TASK REQUIREMENTS: Starting at the first line of the data, please print exactly those lines through the one that holds "They must also", omitting every picture.

[Page-level text extractions]

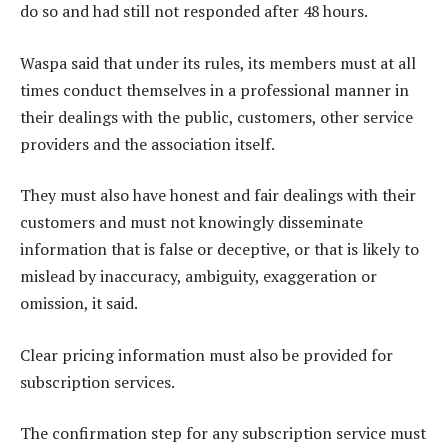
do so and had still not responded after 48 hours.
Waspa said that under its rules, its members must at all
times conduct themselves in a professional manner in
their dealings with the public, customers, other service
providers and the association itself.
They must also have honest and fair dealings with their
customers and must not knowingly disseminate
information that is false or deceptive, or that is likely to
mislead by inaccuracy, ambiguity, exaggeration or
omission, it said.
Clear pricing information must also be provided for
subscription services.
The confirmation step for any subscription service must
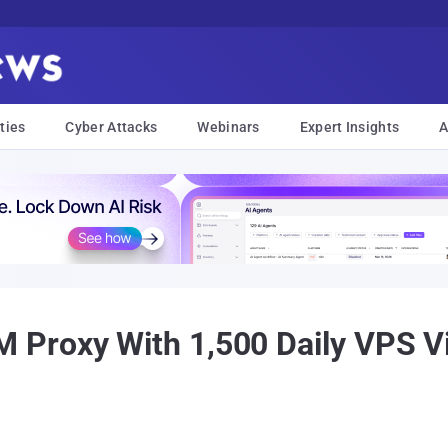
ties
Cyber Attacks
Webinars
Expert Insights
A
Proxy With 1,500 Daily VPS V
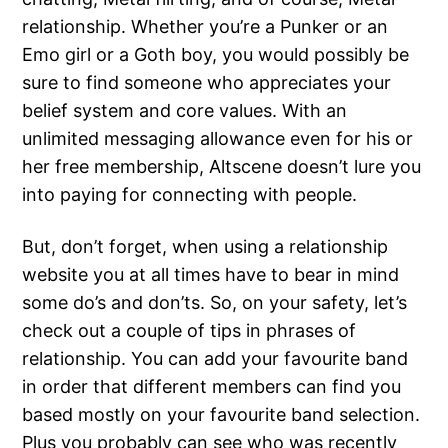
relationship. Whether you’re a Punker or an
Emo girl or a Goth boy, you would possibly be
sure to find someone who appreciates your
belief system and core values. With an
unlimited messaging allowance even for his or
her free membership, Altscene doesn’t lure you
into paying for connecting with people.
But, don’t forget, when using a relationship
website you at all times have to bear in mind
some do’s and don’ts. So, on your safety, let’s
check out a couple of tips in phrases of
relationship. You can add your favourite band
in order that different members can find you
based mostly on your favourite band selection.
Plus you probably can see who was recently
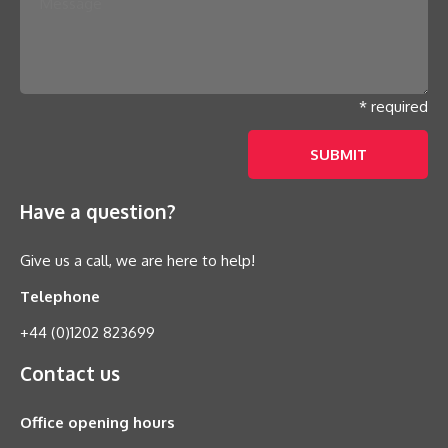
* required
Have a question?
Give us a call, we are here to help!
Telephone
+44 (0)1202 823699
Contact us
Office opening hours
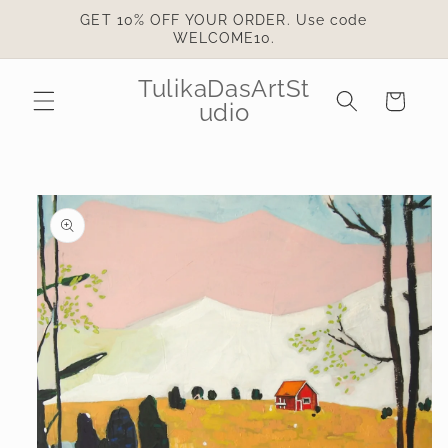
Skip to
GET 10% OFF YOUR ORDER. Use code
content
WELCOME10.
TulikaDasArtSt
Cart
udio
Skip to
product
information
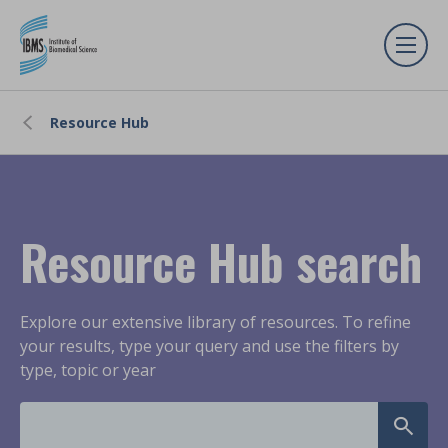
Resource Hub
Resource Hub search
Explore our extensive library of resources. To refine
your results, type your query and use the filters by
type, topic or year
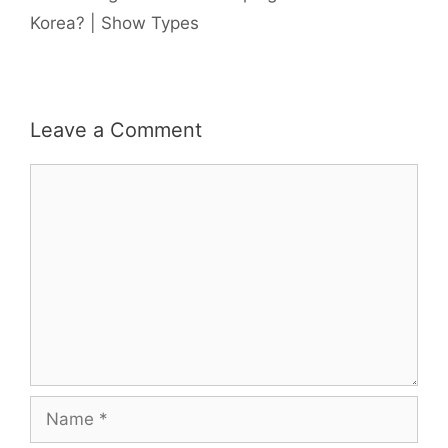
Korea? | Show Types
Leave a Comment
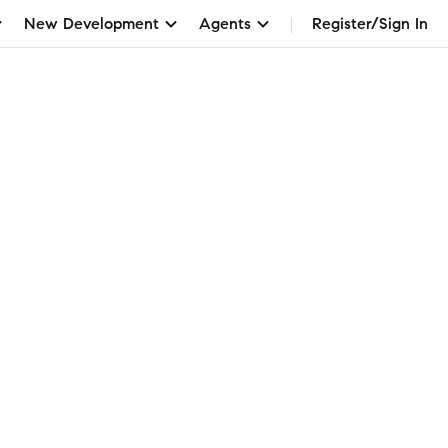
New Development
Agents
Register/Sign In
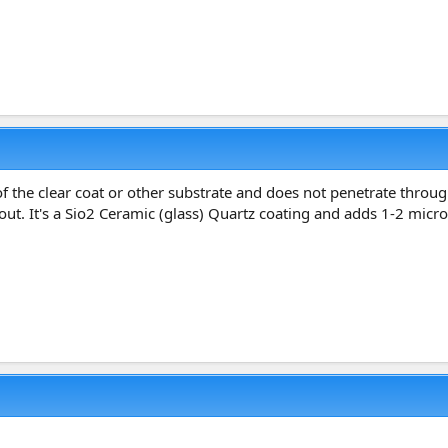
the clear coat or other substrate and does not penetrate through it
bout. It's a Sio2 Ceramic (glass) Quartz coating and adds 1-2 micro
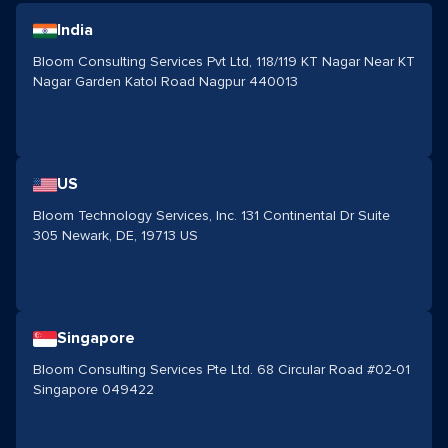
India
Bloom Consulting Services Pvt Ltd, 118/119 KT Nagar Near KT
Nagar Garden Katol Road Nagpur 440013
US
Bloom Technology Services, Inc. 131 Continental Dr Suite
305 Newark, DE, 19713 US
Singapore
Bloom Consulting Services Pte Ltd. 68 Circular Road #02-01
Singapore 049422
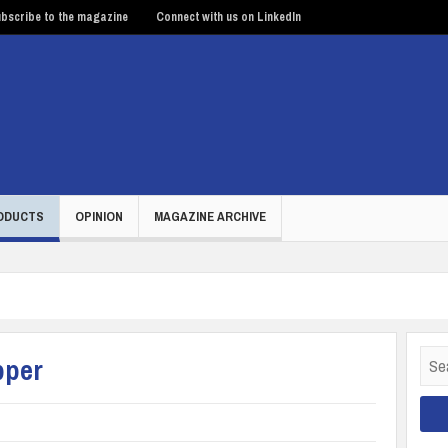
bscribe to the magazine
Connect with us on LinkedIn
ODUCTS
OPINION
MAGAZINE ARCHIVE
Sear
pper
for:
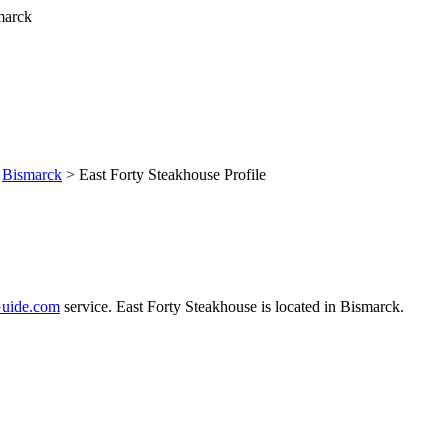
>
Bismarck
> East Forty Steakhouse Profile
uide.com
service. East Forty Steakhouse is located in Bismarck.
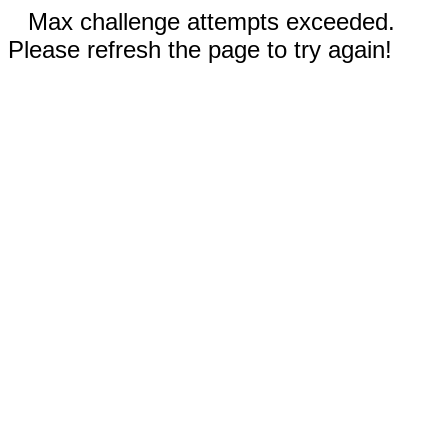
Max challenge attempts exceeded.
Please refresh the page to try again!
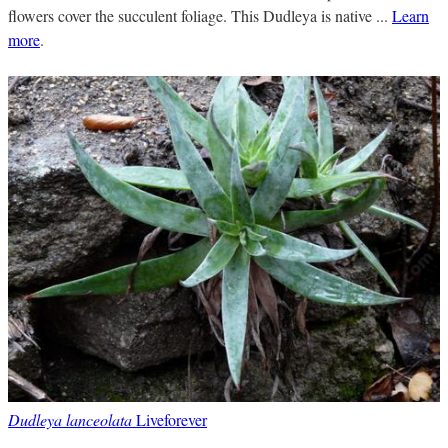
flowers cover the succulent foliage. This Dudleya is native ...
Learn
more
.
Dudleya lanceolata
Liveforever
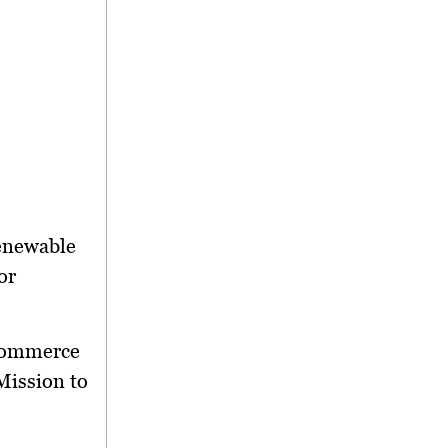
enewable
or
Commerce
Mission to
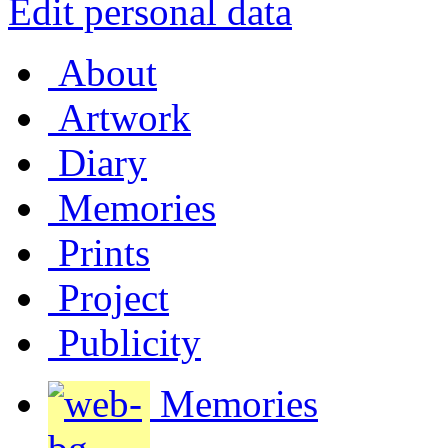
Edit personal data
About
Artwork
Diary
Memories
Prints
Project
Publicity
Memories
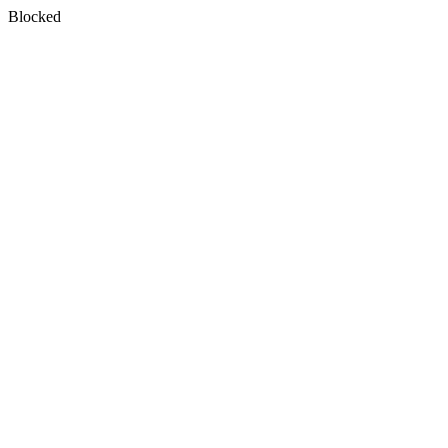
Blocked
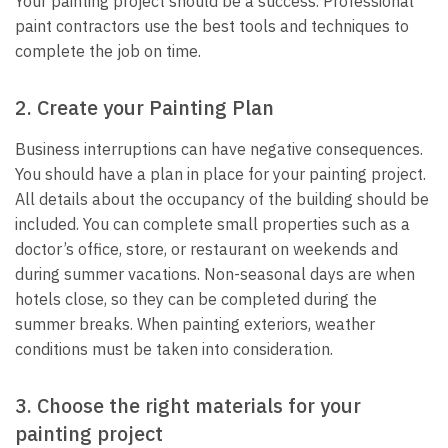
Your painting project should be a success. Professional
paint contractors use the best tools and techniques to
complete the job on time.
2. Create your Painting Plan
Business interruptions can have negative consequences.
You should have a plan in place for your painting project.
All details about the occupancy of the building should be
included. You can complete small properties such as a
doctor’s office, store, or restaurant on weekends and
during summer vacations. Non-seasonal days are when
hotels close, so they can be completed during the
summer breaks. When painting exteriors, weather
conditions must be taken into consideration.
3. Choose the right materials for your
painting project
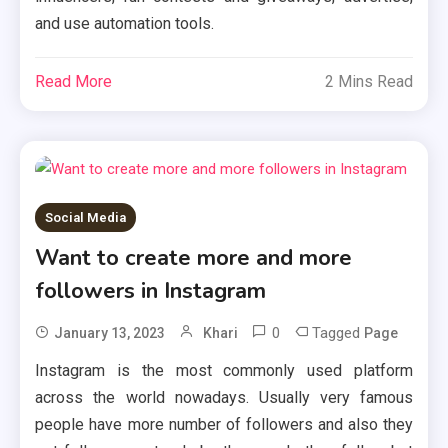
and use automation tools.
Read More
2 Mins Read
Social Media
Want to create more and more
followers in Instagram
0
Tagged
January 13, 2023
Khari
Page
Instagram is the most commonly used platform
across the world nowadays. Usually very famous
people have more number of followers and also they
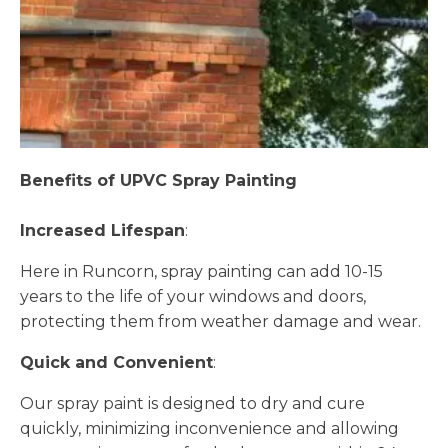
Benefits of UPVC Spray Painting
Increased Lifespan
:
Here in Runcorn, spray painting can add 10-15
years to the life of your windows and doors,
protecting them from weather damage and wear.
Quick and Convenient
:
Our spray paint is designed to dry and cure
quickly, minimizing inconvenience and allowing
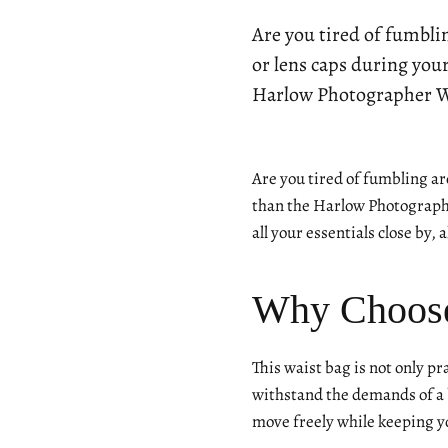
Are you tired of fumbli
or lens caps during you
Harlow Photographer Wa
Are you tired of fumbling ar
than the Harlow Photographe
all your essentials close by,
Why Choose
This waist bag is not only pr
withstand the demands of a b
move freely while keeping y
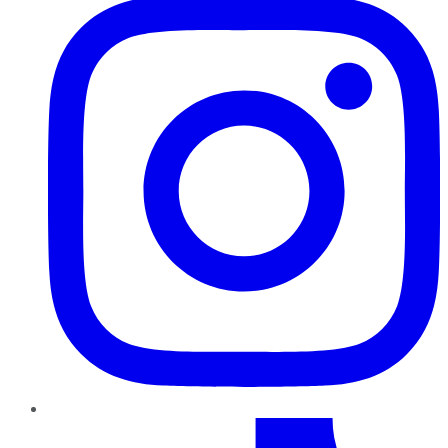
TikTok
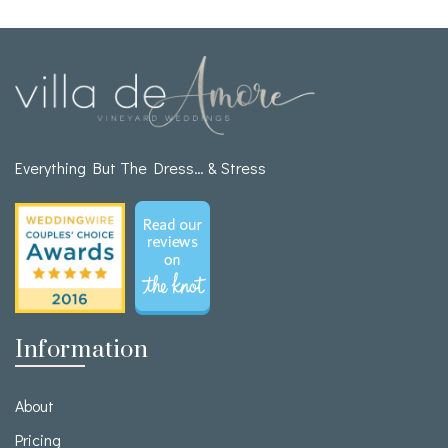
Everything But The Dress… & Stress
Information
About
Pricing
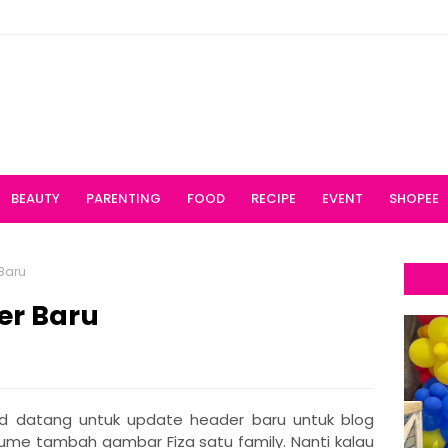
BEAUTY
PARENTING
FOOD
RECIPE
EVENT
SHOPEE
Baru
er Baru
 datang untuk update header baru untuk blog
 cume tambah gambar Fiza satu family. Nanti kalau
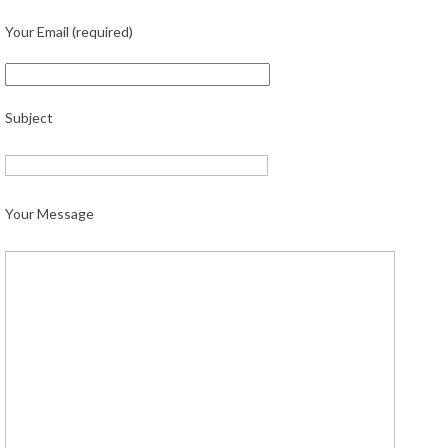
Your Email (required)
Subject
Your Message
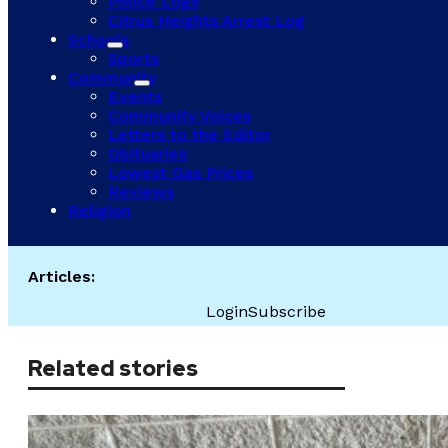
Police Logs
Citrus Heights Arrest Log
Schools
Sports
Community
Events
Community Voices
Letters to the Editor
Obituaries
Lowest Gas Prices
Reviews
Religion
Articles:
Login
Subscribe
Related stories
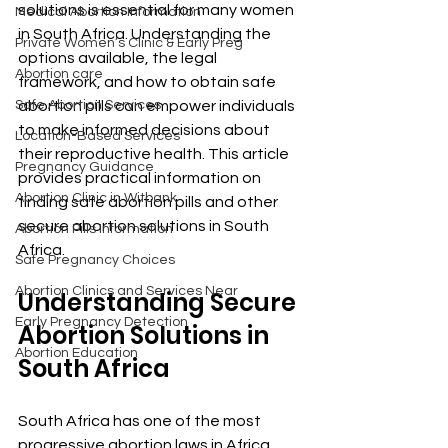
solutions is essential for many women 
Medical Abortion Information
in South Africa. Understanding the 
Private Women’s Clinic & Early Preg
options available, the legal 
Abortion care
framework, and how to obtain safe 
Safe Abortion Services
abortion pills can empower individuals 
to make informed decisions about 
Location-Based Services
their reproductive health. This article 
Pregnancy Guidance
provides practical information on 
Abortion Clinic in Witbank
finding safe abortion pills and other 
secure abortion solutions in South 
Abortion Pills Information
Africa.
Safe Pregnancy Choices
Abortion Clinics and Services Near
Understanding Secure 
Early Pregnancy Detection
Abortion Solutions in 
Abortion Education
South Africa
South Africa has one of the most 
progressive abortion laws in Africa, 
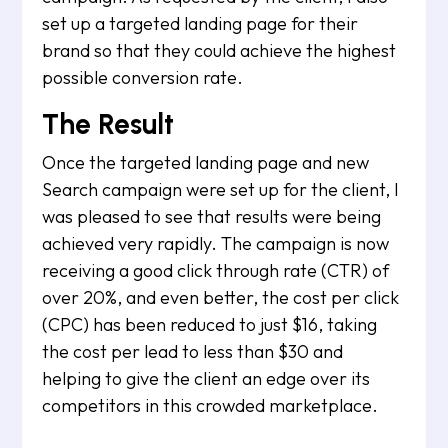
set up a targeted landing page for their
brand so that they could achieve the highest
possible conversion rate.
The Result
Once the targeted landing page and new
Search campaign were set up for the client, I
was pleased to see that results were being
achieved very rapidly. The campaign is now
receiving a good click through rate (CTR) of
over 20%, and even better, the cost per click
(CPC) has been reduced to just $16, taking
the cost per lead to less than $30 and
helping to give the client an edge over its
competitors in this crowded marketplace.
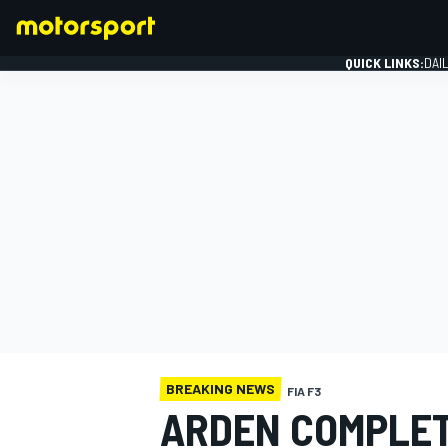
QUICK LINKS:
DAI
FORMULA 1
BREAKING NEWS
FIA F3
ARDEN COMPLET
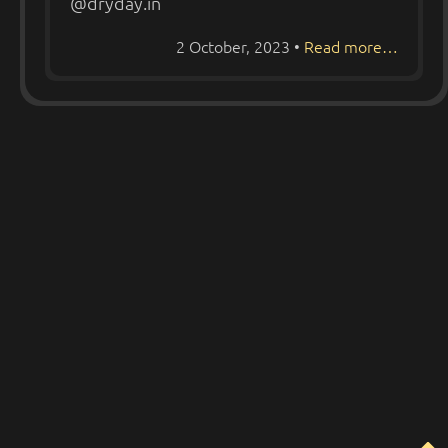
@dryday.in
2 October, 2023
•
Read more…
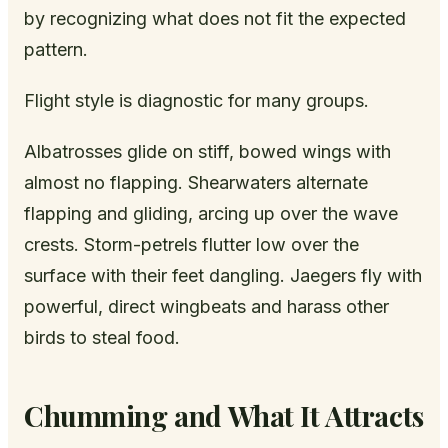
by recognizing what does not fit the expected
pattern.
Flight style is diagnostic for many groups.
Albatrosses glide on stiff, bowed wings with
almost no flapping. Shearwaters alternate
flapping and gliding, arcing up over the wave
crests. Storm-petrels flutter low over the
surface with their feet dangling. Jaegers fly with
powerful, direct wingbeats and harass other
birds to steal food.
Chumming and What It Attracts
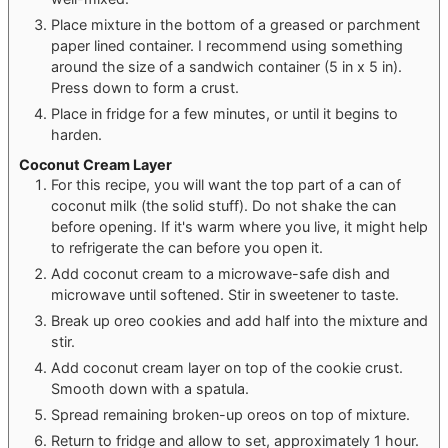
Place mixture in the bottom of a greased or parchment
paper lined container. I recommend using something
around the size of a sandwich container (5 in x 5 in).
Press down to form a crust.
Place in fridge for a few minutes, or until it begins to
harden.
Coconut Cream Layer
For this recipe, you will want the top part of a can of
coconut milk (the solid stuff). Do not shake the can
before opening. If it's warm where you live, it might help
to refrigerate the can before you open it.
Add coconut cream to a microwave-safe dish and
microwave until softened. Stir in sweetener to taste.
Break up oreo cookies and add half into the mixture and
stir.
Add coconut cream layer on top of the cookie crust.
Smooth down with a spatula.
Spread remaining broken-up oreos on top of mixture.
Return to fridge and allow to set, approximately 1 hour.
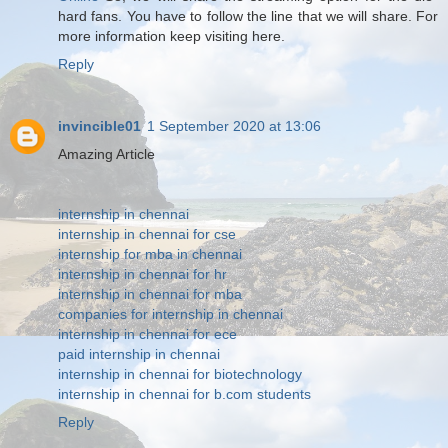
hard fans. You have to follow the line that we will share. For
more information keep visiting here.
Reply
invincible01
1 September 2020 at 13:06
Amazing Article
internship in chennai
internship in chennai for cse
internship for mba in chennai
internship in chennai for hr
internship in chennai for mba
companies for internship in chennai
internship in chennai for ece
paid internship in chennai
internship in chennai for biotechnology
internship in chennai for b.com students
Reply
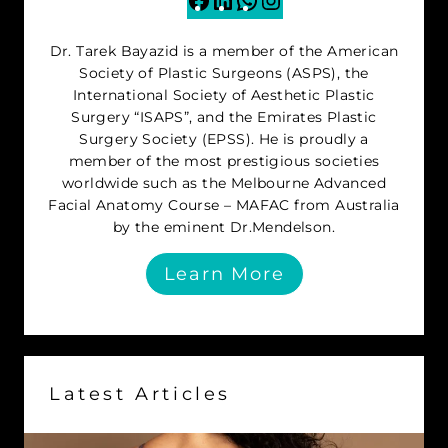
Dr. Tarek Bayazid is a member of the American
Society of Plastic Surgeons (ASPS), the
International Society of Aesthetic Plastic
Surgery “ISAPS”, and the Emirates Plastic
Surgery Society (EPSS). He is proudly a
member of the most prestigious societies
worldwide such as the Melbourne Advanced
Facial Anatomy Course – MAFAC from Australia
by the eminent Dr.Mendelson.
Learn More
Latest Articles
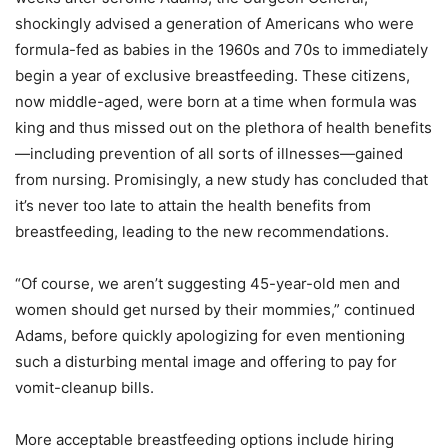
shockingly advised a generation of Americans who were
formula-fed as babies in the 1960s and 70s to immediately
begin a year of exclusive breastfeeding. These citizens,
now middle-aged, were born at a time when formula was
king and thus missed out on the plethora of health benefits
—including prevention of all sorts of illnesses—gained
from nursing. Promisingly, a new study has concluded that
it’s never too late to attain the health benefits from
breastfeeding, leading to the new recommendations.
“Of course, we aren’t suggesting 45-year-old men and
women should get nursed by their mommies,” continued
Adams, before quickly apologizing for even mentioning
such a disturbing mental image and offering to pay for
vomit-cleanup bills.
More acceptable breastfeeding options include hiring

RESPONSE BELOW:
do so and had still not responded after 48 hours.
Waspa said that under its rules, its members must at all
times conduct themselves in a professional manner in
their dealings with the public, customers, other service
providers and the association itself.
They must also have honest and fair dealings with their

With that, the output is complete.